Clin Pharmacol Ther. 2022 Jun;111(6):1212-1221. doi: 10.1002/cpt.2383. Epub 2021 Aug 24.
It is widely acknowledged that drug-drug interactions (DDIs) involving estrogen (17α-ethinylestradiol (EE))-containing oral contraceptives (OCs) are important. Consequently, sponsors of new molecular entities (NMEs) often conduct clinical studies with priority given to OCs as victims of cytochrome P450 (CYP) 3A (CYP3A) induction and inhibition. Such scenarios are reflected in the US Food and Drug Administration-issued guidance documentation related to OC DDI studies. Although CYP3A is important, OCs such as EE are metabolized by sulfotransferase 1E1 and UDP-glucuronosyltransferase (UGT) 1A1, expressed in the gut and liver, and so both can also serve as loci of victim OC DDI. Therefore, for any NME, one should carefully consider its induction and inhibition profile involving CYP3A4/5, UGT1A1, and SULT1E1. As DDI perpetrators, available clinical DDI data indicate that EE-containing OCs can induce (e.g., UGT1A4 and CYP2A6) and inhibit (CYP1A2 ≥ CYP2C19 > CYP3A4/5 > CYP2C8, CYP2B6, CYP2D6, and CYP2C9) various CYP forms. Although available in vitro CYP inhibition data do not explain such a graded inhibitory effect in vivo, it is hypothesized that EE differentially modulates CYP expression via potent agonism of the estrogen receptor expressed in the gut and liver.
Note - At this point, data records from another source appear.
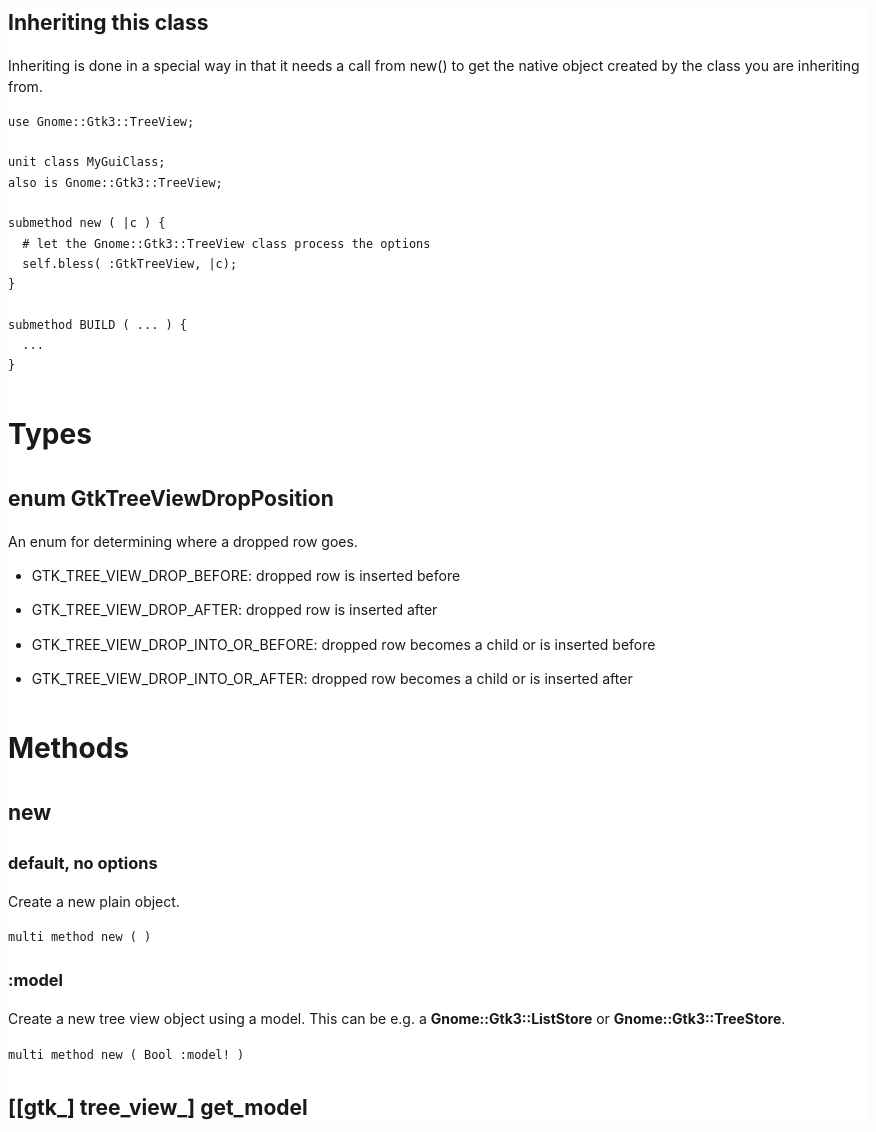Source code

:
Inheriting this class
---------------------

Inheriting is done in a special way in that it needs a call from new() to get the native object created by the class you are inheriting from.

    use Gnome::Gtk3::TreeView;

    unit class MyGuiClass;
    also is Gnome::Gtk3::TreeView;

    submethod new ( |c ) {
      # let the Gnome::Gtk3::TreeView class process the options
      self.bless( :GtkTreeView, |c);
    }

    submethod BUILD ( ... ) {
      ...
    }

Types
=====

enum GtkTreeViewDropPosition
----------------------------

An enum for determining where a dropped row goes.

  * GTK_TREE_VIEW_DROP_BEFORE: dropped row is inserted before

  * GTK_TREE_VIEW_DROP_AFTER: dropped row is inserted after

  * GTK_TREE_VIEW_DROP_INTO_OR_BEFORE: dropped row becomes a child or is inserted before

  * GTK_TREE_VIEW_DROP_INTO_OR_AFTER: dropped row becomes a child or is inserted after

Methods
=======

new
---

### default, no options

Create a new plain object.

    multi method new ( )

### :model

Create a new tree view object using a model. This can be e.g. a **Gnome::Gtk3::ListStore** or **Gnome::Gtk3::TreeStore**.

    multi method new ( Bool :model! )

[[gtk_] tree_view_] get_model
-----------------------------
From the standpoint of the NME as potential OC DDI victim, therefore, it is important to assess its projected (pre-phase I) or known therapeutic index and pharmacokinetic profile (fraction absorbed, absolute oral bioavailability, clearance/extraction class, fraction metabolized by CYP1A2, CYP2C19, CYP2A6, and UGT1A4). Such information can enable the prioritization, design, and interpretation of NME-OC DDI studies.
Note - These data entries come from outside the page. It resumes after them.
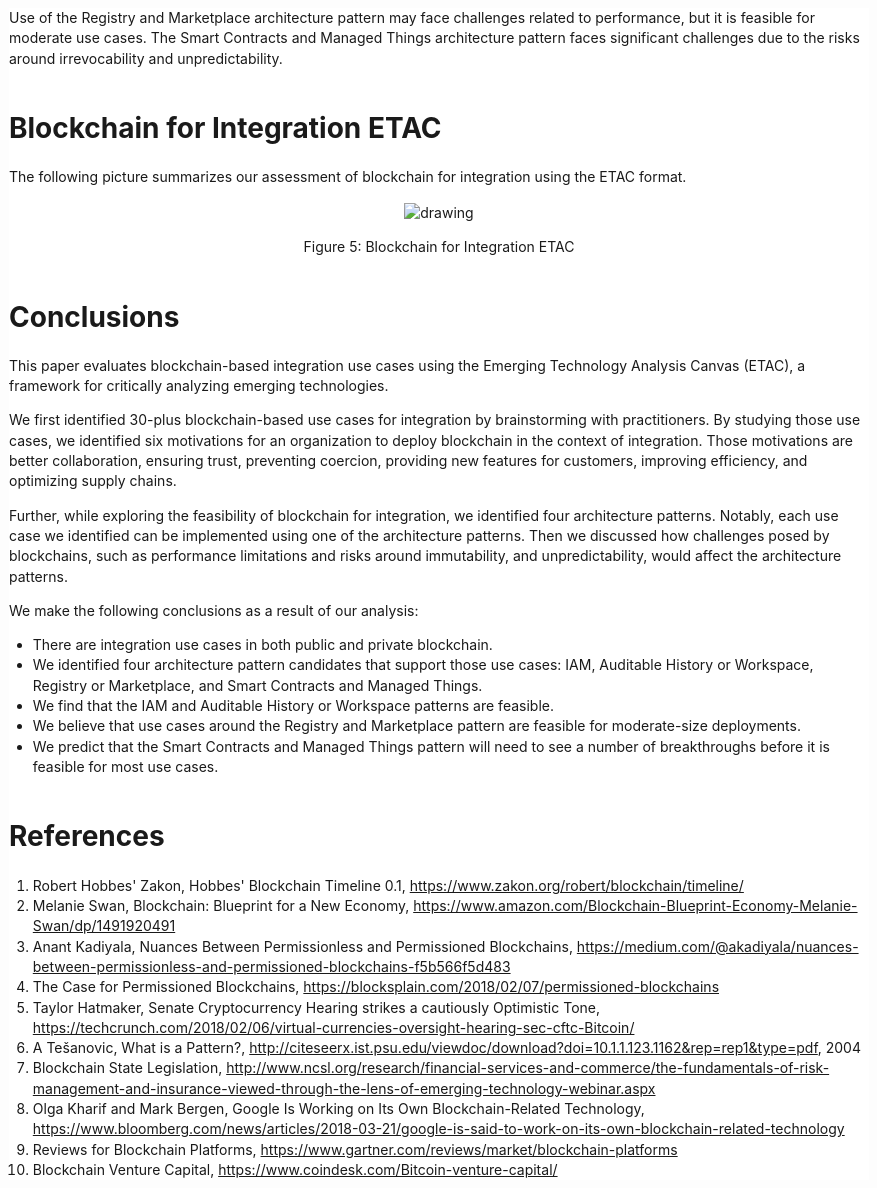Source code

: Use of the Registry and Marketplace architecture pattern may face challenges related to performance, but it is feasible for moderate use cases. The Smart Contracts and Managed Things architecture pattern faces significant challenges due to the risks around irrevocability and unpredictability. 

# Blockchain for Integration ETAC
The following picture summarizes our assessment of blockchain for integration using the ETAC format.

<p align="center">
<img src="https://github.com/wso2/ETAC/blob/master/images/blockchain4Integration/ETAC-Blockchain-For-Integration-V2.png" alt="drawing"  align="center"/></br>
<p align="center">Figure 5: Blockchain for Integration ETAC</p>
</p>




# Conclusions
This paper evaluates blockchain-based integration use cases using the Emerging Technology Analysis Canvas (ETAC), a framework for critically analyzing emerging technologies. 

We first identified 30-plus blockchain-based use cases for integration by brainstorming with practitioners. By studying those use cases, we identified six motivations for an organization to deploy blockchain in the context of integration. Those motivations are better collaboration, ensuring trust, preventing coercion, providing new features for customers, improving efficiency, and optimizing supply chains. 

Further, while exploring the feasibility of blockchain for integration, we identified four architecture patterns. Notably, each use case we identified can be implemented using one of the architecture patterns. Then we discussed how challenges posed by blockchains, such as performance limitations and risks around immutability, and unpredictability, would affect the architecture patterns. 

We make the following conclusions as a result of our analysis:
* There are integration use cases in both public and private blockchain.
* We identified four architecture pattern candidates that support those use cases: IAM, Auditable History or Workspace,  Registry or Marketplace, and Smart Contracts and Managed Things.
* We find that the IAM and Auditable History or Workspace patterns are feasible.
* We believe that use cases around the Registry and Marketplace pattern are feasible for moderate-size deployments. 
* We predict that the Smart Contracts and Managed Things pattern will need to see a number of breakthroughs before it is feasible for most use cases. 


# References
1. Robert Hobbes' Zakon, Hobbes' Blockchain Timeline 0.1, https://www.zakon.org/robert/blockchain/timeline/
2. Melanie Swan, Blockchain: Blueprint for a New Economy, https://www.amazon.com/Blockchain-Blueprint-Economy-Melanie-Swan/dp/1491920491   
3. Anant Kadiyala, Nuances Between Permissionless and Permissioned Blockchains, https://medium.com/@akadiyala/nuances-between-permissionless-and-permissioned-blockchains-f5b566f5d483  
4. The Case for Permissioned Blockchains, https://blocksplain.com/2018/02/07/permissioned-blockchains 
5. Taylor Hatmaker, Senate Cryptocurrency Hearing strikes a cautiously Optimistic Tone, https://techcrunch.com/2018/02/06/virtual-currencies-oversight-hearing-sec-cftc-Bitcoin/
6. A Tešanovic, What is a Pattern?, http://citeseerx.ist.psu.edu/viewdoc/download?doi=10.1.1.123.1162&rep=rep1&type=pdf, 2004 
7. Blockchain State Legislation, http://www.ncsl.org/research/financial-services-and-commerce/the-fundamentals-of-risk-management-and-insurance-viewed-through-the-lens-of-emerging-technology-webinar.aspx  
8. Olga Kharif and Mark Bergen, Google Is Working on Its Own Blockchain-Related Technology, https://www.bloomberg.com/news/articles/2018-03-21/google-is-said-to-work-on-its-own-blockchain-related-technology
9. Reviews for Blockchain Platforms, https://www.gartner.com/reviews/market/blockchain-platforms 
10. Blockchain Venture Capital, https://www.coindesk.com/Bitcoin-venture-capital/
人们普遍认识到,涉及含有雌激素(17α-乙炔基雌二醇(EE))的口服避孕药(OC)的药物-药物相互作用(DDI)很重要。因此,新的分子实体(NME)的赞助商通常会进行以 OC 为 CYP3A(CYP3A)诱导和抑制的受害者的临床研究。这种情况反映在美国食品和药物管理局发布的与 OC DDI 研究相关的指导文件中。尽管 CYP3A 很重要,但 EE 等 OC 也通过肠道和肝脏中表达的磺基转移酶 1E1 和 UDP-葡萄糖醛酸转移酶(UGT)1A1 代谢,因此两者也可以作为 OC DDI 的受害者。因此,对于任何 NME,都应该仔细考虑其涉及 CYP3A4/5、UGT1A1 和 SULT1E1 的诱导和抑制概况。作为 DDI 肇事者,现有的临床 DDI 数据表明,含有 EE 的 OC 可以诱导(例如,UGT1A4 和 CYP2A6)和抑制(CYP1A2≥CYP2C19>CYP3A4/5>CYP2C8、CYP2B6、CYP2D6 和 CYP2C9)各种 CYP 形式。尽管现有的体外 CYP 抑制数据无法解释体内这种分级抑制作用,但假设 EE 通过在肠道和肝脏中表达的雌激素受体的强烈激动作用来差异调节 CYP 表达。因此,从 NME 作为潜在 OC DDI 受害者的角度来看,评估其预期(I 期前)或已知的治疗指数和药代动力学特征(吸收分数、绝对口服生物利用度、清除/提取类别、由 CYP1A2、CYP2C19、CYP2A6 和 UGT1A4 代谢的分数)很重要。这些信息可以使 NME-OC DDI 研究的优先级、设计和解释成为可能。